EXERCISE BRIEF: Show each line from the listing that includes the word "alle".

[Start of section]

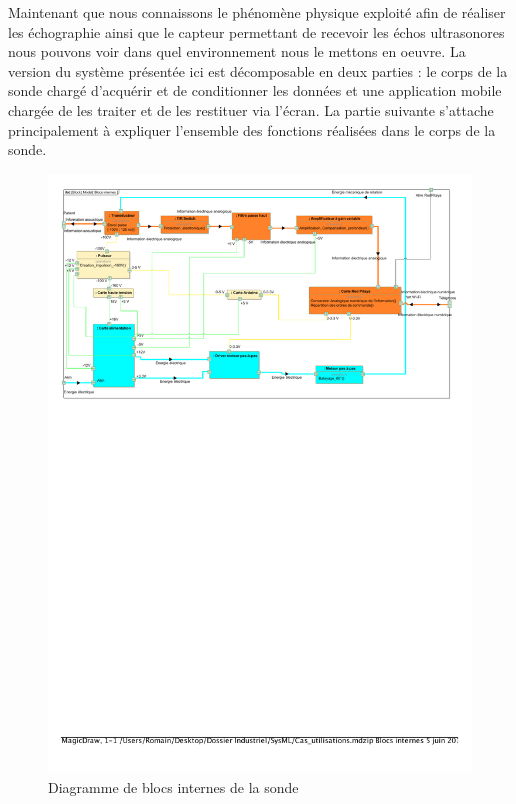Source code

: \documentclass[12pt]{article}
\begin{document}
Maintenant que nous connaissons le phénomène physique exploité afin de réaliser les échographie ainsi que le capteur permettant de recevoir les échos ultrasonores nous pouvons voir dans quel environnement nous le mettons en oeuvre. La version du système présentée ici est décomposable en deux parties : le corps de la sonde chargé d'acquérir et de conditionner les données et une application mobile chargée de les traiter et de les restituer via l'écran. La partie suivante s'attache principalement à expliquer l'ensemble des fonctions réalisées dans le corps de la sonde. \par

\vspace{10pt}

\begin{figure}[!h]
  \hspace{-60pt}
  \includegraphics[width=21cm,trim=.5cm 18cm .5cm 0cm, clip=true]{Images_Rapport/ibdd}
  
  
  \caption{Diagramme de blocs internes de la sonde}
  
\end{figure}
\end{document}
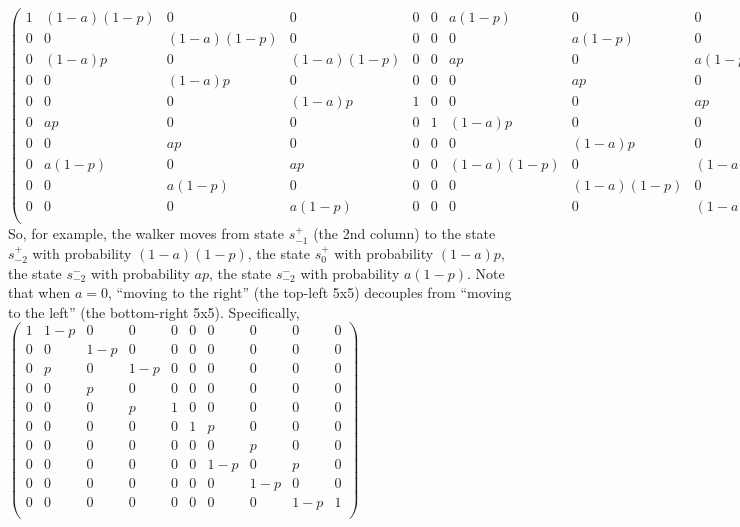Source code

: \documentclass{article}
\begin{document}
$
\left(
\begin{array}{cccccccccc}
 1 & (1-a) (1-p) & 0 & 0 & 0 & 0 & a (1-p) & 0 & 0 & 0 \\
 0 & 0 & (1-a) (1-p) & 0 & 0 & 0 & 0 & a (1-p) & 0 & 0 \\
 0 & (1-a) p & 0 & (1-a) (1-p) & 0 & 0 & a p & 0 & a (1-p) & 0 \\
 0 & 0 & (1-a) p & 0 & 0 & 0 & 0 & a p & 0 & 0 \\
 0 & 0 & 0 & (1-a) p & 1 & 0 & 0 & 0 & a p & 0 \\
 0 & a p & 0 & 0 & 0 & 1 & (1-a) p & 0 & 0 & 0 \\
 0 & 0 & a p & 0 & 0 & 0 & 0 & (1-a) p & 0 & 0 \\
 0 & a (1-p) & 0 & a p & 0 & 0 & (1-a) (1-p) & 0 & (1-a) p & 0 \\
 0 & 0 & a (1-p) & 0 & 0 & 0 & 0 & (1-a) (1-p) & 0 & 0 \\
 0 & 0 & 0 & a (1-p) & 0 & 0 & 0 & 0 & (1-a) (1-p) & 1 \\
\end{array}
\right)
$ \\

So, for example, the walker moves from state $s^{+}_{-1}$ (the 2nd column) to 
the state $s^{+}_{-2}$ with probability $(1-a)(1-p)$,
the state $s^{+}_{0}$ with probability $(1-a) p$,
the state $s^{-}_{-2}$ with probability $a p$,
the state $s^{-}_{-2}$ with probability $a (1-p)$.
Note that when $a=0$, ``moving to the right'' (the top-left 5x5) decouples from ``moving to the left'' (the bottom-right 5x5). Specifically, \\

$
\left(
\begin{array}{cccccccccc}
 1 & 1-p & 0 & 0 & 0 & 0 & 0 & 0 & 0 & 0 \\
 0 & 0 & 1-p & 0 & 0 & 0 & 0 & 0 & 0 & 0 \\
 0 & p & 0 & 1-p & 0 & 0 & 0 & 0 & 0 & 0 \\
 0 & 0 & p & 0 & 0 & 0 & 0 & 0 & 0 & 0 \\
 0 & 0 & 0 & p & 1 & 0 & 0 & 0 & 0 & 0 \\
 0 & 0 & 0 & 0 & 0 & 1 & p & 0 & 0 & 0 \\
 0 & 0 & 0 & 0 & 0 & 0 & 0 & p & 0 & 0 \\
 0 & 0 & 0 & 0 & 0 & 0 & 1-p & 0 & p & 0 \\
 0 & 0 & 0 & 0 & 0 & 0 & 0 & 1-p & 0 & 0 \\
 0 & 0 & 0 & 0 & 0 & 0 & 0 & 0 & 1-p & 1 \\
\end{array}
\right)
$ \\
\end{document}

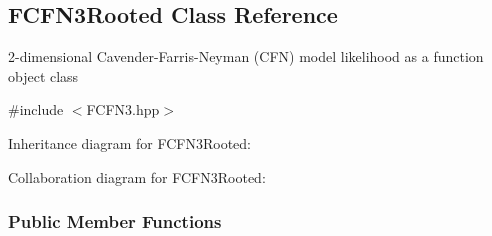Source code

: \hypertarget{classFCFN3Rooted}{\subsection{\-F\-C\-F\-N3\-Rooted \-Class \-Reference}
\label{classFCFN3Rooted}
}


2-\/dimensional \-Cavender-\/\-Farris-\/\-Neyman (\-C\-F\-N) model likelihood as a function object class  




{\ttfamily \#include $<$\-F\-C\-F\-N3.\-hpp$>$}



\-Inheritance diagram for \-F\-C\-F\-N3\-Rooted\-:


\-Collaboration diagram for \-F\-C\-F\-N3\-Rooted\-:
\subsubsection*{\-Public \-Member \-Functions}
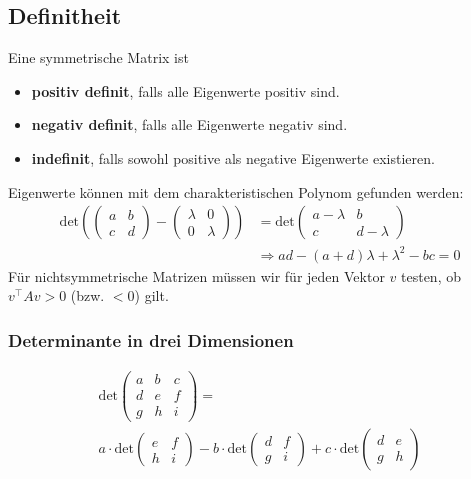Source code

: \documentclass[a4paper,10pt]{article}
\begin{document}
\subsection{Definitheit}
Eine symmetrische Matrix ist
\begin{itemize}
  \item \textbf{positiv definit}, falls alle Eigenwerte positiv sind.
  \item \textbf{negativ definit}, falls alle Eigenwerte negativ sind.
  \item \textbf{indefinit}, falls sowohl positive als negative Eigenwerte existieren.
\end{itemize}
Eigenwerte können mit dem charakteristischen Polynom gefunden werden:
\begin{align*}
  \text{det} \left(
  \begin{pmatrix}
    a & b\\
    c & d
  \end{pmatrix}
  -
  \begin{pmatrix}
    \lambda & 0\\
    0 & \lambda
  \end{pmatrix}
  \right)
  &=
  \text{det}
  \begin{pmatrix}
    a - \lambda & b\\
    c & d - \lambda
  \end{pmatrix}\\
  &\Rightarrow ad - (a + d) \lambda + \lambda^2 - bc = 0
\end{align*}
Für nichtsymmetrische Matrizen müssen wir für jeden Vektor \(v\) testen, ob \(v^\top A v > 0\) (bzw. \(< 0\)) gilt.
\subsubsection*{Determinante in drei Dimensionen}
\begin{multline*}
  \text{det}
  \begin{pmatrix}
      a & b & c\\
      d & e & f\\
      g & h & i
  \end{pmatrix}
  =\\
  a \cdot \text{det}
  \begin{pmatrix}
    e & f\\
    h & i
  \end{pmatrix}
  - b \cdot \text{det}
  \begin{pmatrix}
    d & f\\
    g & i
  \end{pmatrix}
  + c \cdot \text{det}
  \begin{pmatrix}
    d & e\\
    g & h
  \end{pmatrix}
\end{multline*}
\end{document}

[End of section]
[Start of section]

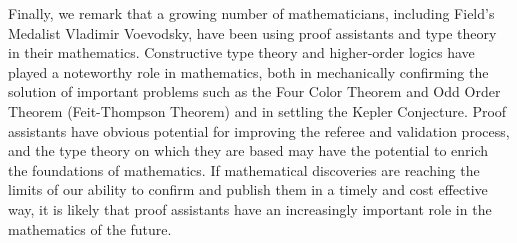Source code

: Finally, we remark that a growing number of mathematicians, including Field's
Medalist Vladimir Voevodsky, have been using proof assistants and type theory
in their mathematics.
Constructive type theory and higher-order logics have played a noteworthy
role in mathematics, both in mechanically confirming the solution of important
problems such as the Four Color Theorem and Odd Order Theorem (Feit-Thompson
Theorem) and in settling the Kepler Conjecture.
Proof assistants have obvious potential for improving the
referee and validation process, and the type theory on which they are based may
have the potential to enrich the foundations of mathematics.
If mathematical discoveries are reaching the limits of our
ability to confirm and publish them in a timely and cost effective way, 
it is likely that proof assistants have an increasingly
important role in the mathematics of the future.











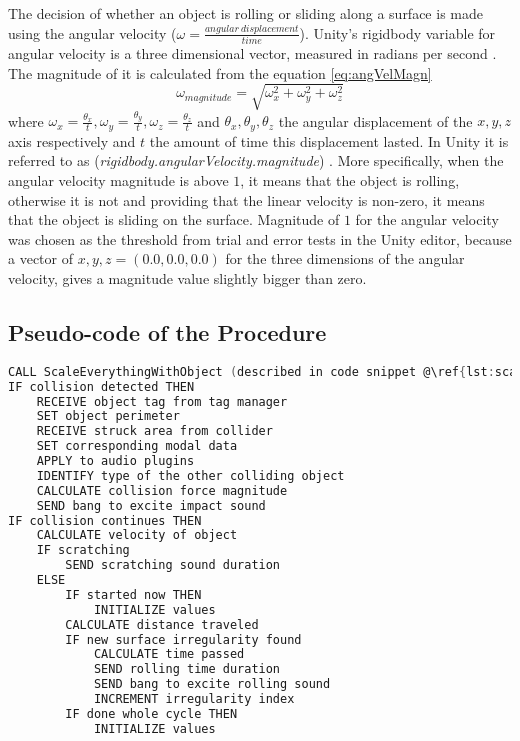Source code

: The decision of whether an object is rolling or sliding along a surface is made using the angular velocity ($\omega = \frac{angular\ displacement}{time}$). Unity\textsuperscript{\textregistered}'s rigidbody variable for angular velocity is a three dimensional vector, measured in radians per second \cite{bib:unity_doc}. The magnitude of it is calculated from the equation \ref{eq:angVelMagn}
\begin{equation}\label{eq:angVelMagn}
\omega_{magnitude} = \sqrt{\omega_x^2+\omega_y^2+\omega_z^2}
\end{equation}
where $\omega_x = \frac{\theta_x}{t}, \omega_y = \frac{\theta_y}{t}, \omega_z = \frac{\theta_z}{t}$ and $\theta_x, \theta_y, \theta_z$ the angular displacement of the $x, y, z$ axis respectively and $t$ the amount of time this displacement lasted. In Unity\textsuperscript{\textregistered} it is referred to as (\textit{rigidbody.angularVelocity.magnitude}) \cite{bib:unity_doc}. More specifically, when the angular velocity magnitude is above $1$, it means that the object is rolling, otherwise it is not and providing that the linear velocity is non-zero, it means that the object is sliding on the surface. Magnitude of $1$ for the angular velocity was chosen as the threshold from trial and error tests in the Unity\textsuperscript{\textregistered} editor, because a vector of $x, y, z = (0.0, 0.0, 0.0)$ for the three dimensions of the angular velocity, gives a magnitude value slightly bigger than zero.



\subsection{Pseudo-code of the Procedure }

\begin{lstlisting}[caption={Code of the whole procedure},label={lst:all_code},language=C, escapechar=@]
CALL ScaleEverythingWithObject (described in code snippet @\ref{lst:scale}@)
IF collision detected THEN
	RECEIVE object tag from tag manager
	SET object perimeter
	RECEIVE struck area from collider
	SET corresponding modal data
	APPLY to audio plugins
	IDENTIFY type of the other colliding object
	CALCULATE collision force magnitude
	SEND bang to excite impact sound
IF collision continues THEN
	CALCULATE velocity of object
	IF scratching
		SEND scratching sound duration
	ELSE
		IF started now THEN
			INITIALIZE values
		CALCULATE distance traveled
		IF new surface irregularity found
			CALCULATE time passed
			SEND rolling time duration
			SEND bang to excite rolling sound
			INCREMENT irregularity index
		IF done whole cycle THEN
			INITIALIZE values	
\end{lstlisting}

[End of section]

TASK RESPONSE:
  \item \textbf{positiv definit}, falls alle Eigenwerte positiv sind.
  \item \textbf{negativ definit}, falls alle Eigenwerte negativ sind.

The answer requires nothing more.